You will go out in joy
and be led forth in peace;
the mountains and hills
will burst into song before you,
and all the trees of the field
will clap their hands.
Instead of the thornbush will grow the juniper,
and instead of briers the myrtle will grow.
This will be for the Lord’s renown,
for an everlasting sign,
that will endure forever.
Isaiah 55:12-13
So we have that to look look forward to. Most importantly, so long as I can give my heart to this vision, what circumstances can possibly discourage me? The question barely makes sense. Instead of being discouraged by cancer, fatigue, a growing belly, or a failing memory, I find myself longing to be home, and hoping to be fully ready to live there, and I mean the very instant I arrive.
Fair to ask, what might it mean to be ready to live there? I think it would be dishonest to say that I have an answer. I’m encouraged that others, before me, have dared to ask this question, and recognized how difficult (and also how simultaneously simple) it is to answer:
“That there needed neither art nor science for going to GOD, but only a heart resolutely determined to apply itself to nothing but Him, or for His sake, and to love Him only.”
― Brother Lawrence, The Practice of the Presence of God
St. Augustine of Hippo said it this way:
“Love God and do whatever you please: for the soul trained in love to God will do nothing to offend the One who is Beloved.”
He has made everything beautiful in its time. He has also set eternity in the human heart; yet no one can fathom what God has done from beginning to end.
What is a traditional bucket list compared to knowing God and to living with Him, in the world as he intended it to be, where everything is made beautiful in its time including us? What might it mean to see every creature through the eyes of their creator? I think we get hints and sometimes even pay attention to these hints, but can you try to imagine how clear and strive-free it might be when when even the term thin place has lost all meaning because the veil has been once and forever removed?
Seriously. Can you? And if you think you can, try to imagine it even clearer and less strivey than that, because if you or I can hold it in our imaginations, then it can be only a shadow of true paradise, and not my forever home.
Then the vision informs the only item on the bucket list, which turns out to be a question;
“What might it mean to practice the presence of God today? And everyday?”
Oremus,
Chris
p.s. And to the members of the writing group who suggested a vision board: Thank you!
Bucket lists have always felt a bit shallow to me, though they have a hint of something worth deeper thought. As you have said, lists and boards create subtle stress and striving. What feels good and right is dreaming.
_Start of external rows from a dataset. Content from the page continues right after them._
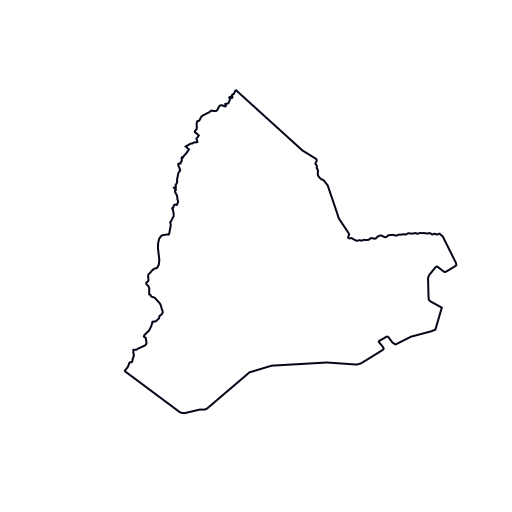 the Prefecture of Salamat, rotated 150°
{"feature_id": "TCD-1489", "entity_name": "Salamat", "entity_type": "Prefecture", "adm_level": 1, "iso_a3": "TCD", "parent_name": "Chad", "parent_adm1": "", "projection": "mercator", "projection_center": [20.31, 10.611], "detail": "fine", "context": "isolated", "style": "outline", "palette": "ink", "viewbox_px": 512, "rotation_deg": 150, "n_neighbors": 0, "source": "natural_earth", "source_scale": "10m", "svg_char_len": 5339}
<svg xmlns="http://www.w3.org/2000/svg" viewBox="0 0 512 512"><g transform="rotate(150 256 256)"><path d="M427.5,222.3L427.1,222.4L425.0,223.0L423.0,223.8L421.8,224.5L419.9,226.1L418.9,226.9L418.1,226.8L416.6,226.2L415.3,227.1L414.3,228.5L411.5,230.8L410.4,234.0L409.1,236.0L406.4,234.6L404.8,234.8L396.7,234.0L394.8,234.8L393.7,236.7L393.1,238.7L392.4,240.1L393.4,242.2L392.3,243.3L386.4,244.8L384.7,245.6L381.7,247.7L379.5,249.8L379.1,249.9L378.6,250.8L377.6,250.5L375.7,249.6L374.6,249.7L372.8,250.2L372.0,250.3L371.0,250.6L370.4,251.3L369.9,252.0L369.4,252.3L367.9,252.5L366.3,252.9L364.9,253.9L364.3,255.4L364.1,257.4L363.2,260.3L363.0,262.2L363.2,264.2L364.1,268.0L364.3,269.7L364.7,270.6L366.4,272.6L367.0,273.4L367.0,274.1L366.9,274.8L366.9,275.4L367.7,276.2L364.7,281.2L364.3,283.3L364.4,284.4L364.9,285.8L364.9,286.6L364.5,287.6L363.6,287.9L362.4,288.0L361.6,288.3L360.4,290.3L359.7,292.3L358.4,293.8L355.9,294.4L355.4,294.7L352.3,295.7L351.9,295.5L350.9,295.9L349.7,295.7L348.5,295.3L347.6,295.2L344.5,297.1L341.8,300.7L336.7,312.4L334.1,316.4L330.9,319.6L327.6,320.9L326.2,320.6L322.3,319.1L320.9,318.2L319.5,319.3L314.5,325.2L313.8,326.5L313.5,328.1L312.7,328.3L307.3,331.8L306.3,333.6L304.9,337.2L304.8,337.5L304.9,338.9L304.7,339.3L304.4,339.3L303.9,339.2L303.5,339.3L302.3,340.4L301.6,340.9L300.9,341.2L300.5,341.1L299.6,340.1L299.2,339.9L298.6,340.0L298.4,340.2L298.3,340.5L298.1,340.6L297.6,340.9L297.0,341.4L296.4,341.9L296.1,342.3L295.8,344.2L294.5,346.9L294.2,348.4L294.1,351.7L293.5,353.0L292.1,353.5L292.1,354.1L292.5,354.5L292.7,354.9L292.8,356.1L291.3,355.5L290.8,355.8L290.6,356.7L290.2,357.6L288.0,358.8L287.2,359.5L286.8,360.6L285.9,362.0L282.2,366.2L281.2,367.0L279.0,367.9L278.3,370.1L278.1,372.6L277.5,374.5L276.9,374.7L276.3,374.4L276.2,374.4L275.6,374.0L275.2,373.8L274.8,374.0L274.2,374.9L273.8,375.1L272.7,375.5L272.1,376.5L271.7,377.6L270.9,378.5L270.1,377.8L269.2,378.5L264.8,379.9L260.8,381.9L262.1,386.0L257.1,386.0L256.4,385.9L254.8,385.3L254.7,385.4L252.9,385.3L250.7,384.2L249.8,384.0L249.4,385.0L249.3,386.2L249.0,387.2L248.3,387.8L247.1,388.0L245.3,389.0L246.0,391.4L247.0,393.7L246.4,394.7L243.9,395.6L242.6,397.6L241.4,400.1L239.4,402.1L238.2,401.6L237.2,401.8L236.3,402.3L234.4,403.6L233.9,403.9L232.0,404.3L224.0,403.9L222.0,404.3L219.8,402.5L218.7,401.8L217.7,401.5L216.3,401.9L213.5,403.8L212.0,404.3L210.4,403.8L209.2,402.6L208.4,401.4L207.7,400.9L206.8,401.2L206.7,401.8L206.8,402.5L206.7,402.9L205.8,402.8L204.5,402.3L203.7,402.1L202.9,402.5L200.0,404.9L199.7,405.5L199.9,406.0L199.9,406.5L199.3,406.9L198.7,406.8L198.4,405.3L197.6,404.9L197.3,405.1L196.9,405.5L196.7,406.0L196.6,406.6L196.3,407.4L195.6,407.6L194.7,407.5L194.0,407.6L191.5,409.3L190.4,409.5L163.0,324.1L155.7,310.6L155.3,309.5L155.5,308.8L155.7,308.3L156.1,307.9L156.4,307.6L158.1,306.6L158.4,306.2L158.5,305.6L158.3,304.6L158.2,303.9L158.3,303.3L158.9,302.6L159.3,302.1L159.5,301.5L159.4,300.6L159.4,299.9L159.9,298.5L160.1,298.0L160.4,297.6L161.1,296.9L161.4,296.4L161.7,295.7L162.0,294.6L162.0,293.5L161.8,292.0L160.8,289.4L159.6,288.0L158.6,281.4L163.7,255.7L165.5,247.1L164.4,229.9L164.5,228.1L165.2,227.5L166.8,226.3L167.0,226.0L167.0,225.5L166.6,224.8L166.1,224.4L165.5,224.2L164.9,224.0L164.4,223.8L164.0,223.3L163.6,222.6L162.9,221.2L161.5,219.2L161.2,218.9L160.8,218.6L160.2,218.4L159.1,218.2L158.2,217.8L158.1,217.7L157.5,217.0L157.1,216.7L156.6,216.5L156.1,216.3L154.9,216.1L154.3,215.9L153.9,215.7L153.5,215.4L153.1,215.1L152.3,214.6L151.8,214.4L150.8,213.9L150.3,213.7L149.8,213.7L149.2,213.8L148.3,214.0L148.0,214.0L147.5,213.9L147.1,213.7L146.6,213.5L146.2,213.2L145.2,212.1L144.9,211.8L144.4,211.6L143.9,211.4L143.3,211.4L142.8,211.5L141.2,211.9L140.6,212.0L139.4,211.9L138.3,211.6L137.8,211.4L137.3,211.2L137.0,210.8L136.7,210.4L135.7,208.7L135.3,208.3L135.0,207.9L134.6,207.6L134.1,207.4L133.5,207.4L132.9,207.4L131.3,207.7L130.8,207.7L130.2,207.5L126.5,205.6L126.2,205.3L125.2,204.2L124.8,203.9L124.4,203.6L123.9,203.4L122.1,203.1L121.5,203.0L121.0,202.8L119.8,202.0L118.2,201.4L117.2,201.0L116.8,200.7L116.5,200.3L116.1,200.0L115.6,199.8L115.1,199.7L113.3,199.6L112.8,199.5L112.3,199.3L110.4,197.8L109.0,197.0L108.5,196.8L106.8,196.4L106.4,196.1L106.0,195.8L105.8,195.3L105.5,194.9L105.2,194.6L104.7,194.4L102.9,194.1L102.5,193.9L98.5,191.5L97.0,190.2L96.6,189.9L95.6,189.5L95.0,189.4L94.5,189.2L94.1,188.9L93.8,188.6L93.5,188.2L93.1,187.2L92.8,186.8L92.5,186.5L92.0,186.3L90.8,186.2L90.3,186.1L89.9,185.8L89.6,185.4L89.4,184.9L89.1,184.5L88.7,184.2L88.2,184.0L86.4,183.8L85.9,183.5L85.6,183.0L85.5,182.1L85.3,181.5L84.8,180.6L84.6,180.0L84.5,179.1L86.3,150.2L86.6,149.0L87.1,147.9L88.4,147.6L99.1,147.4L99.8,147.5L100.7,147.9L101.3,148.9L104.0,155.6L104.6,156.5L105.5,156.6L106.7,156.3L115.3,153.0L116.6,152.1L118.1,150.8L127.3,133.8L127.9,132.4L128.1,131.0L127.6,129.4L120.9,118.4L137.5,102.5L141.9,103.2L162.1,108.6L179.4,109.6L180.8,112.1L181.2,113.5L181.8,118.9L182.1,119.9L182.6,120.6L183.2,120.8L184.1,120.9L186.6,120.8L191.1,120.9L191.8,120.8L192.3,120.6L192.5,120.2L192.5,119.6L191.6,114.0L191.6,112.7L191.7,112.1L192.1,111.6L193.1,111.3L218.6,110.5L221.4,111.1L223.5,111.9L247.8,128.3L297.3,153.2L319.9,158.5L374.5,148.4L376.2,148.4L377.7,148.9L381.5,151.1L396.4,155.6L398.6,157.1L400.0,158.7L427.4,222.3L427.5,222.3L427.5,222.3Z" fill="none" stroke="#020617" stroke-width="2"/></g></svg>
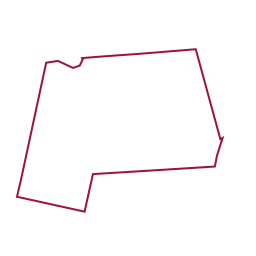 Liberty, Texas, United States of America (Natural Earth projection), rotated 103°
{"feature_id": "52423323B64688263814776", "entity_name": "Liberty", "entity_type": "district", "adm_level": 2, "iso_a3": "USA", "parent_name": "United States of America", "parent_adm1": "Texas", "projection": "natural_earth1", "projection_center": [-94.842, 30.189], "detail": "fine", "context": "isolated", "style": "outline", "palette": "rose", "viewbox_px": 256, "rotation_deg": 103, "n_neighbors": 0, "source": "geoboundaries", "source_scale": "gbopen_adm2", "svg_char_len": 379}
<svg xmlns="http://www.w3.org/2000/svg" viewBox="0 0 256 256"><g transform="rotate(103 128 128)"><path d="M82.8,222.4L205.3,220.6L207.6,220.7L220.0,220.7L219.3,151.5L180.8,151.8L146.0,34.7L134.7,35.1L116.4,33.6L118.1,35.5L36.0,79.7L53.5,134.7L63.6,167.6L70.2,188.5L71.3,187.5L78.1,189.1L81.8,195.1L78.4,211.4L82.8,222.4Z" fill="none" stroke="#9f1239" stroke-width="2"/></g></svg>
Dreaming imagines what could be without constraints and without the pressure to realize the dreams. I dream of being deeply content. I dream of being safe, accepted, loved to the extent that I could be naked and not ashamed. I dream of giving those I love that kind of space. I dream of not looking forward to … I dream of resting. I think as I age that I feel closer to that dream and yet realize as I age how far away it is.
I will be thinking about this post for awhile.
Blessings and prayers! Tommy
Chris, As I read this post, it awakened some of my own thoughts this decade of life has ushered in, the bucket list seems to fade as relationships end, and joints aren't as strong, finances aren't what I thought they would be. And honestly I have been challenged as to where I really put my hope. Is it really in the finished work of Christ ? And with this thought the following movie clip from Lord of the Rings came to mind (below).
And one day my friend He will make all things new!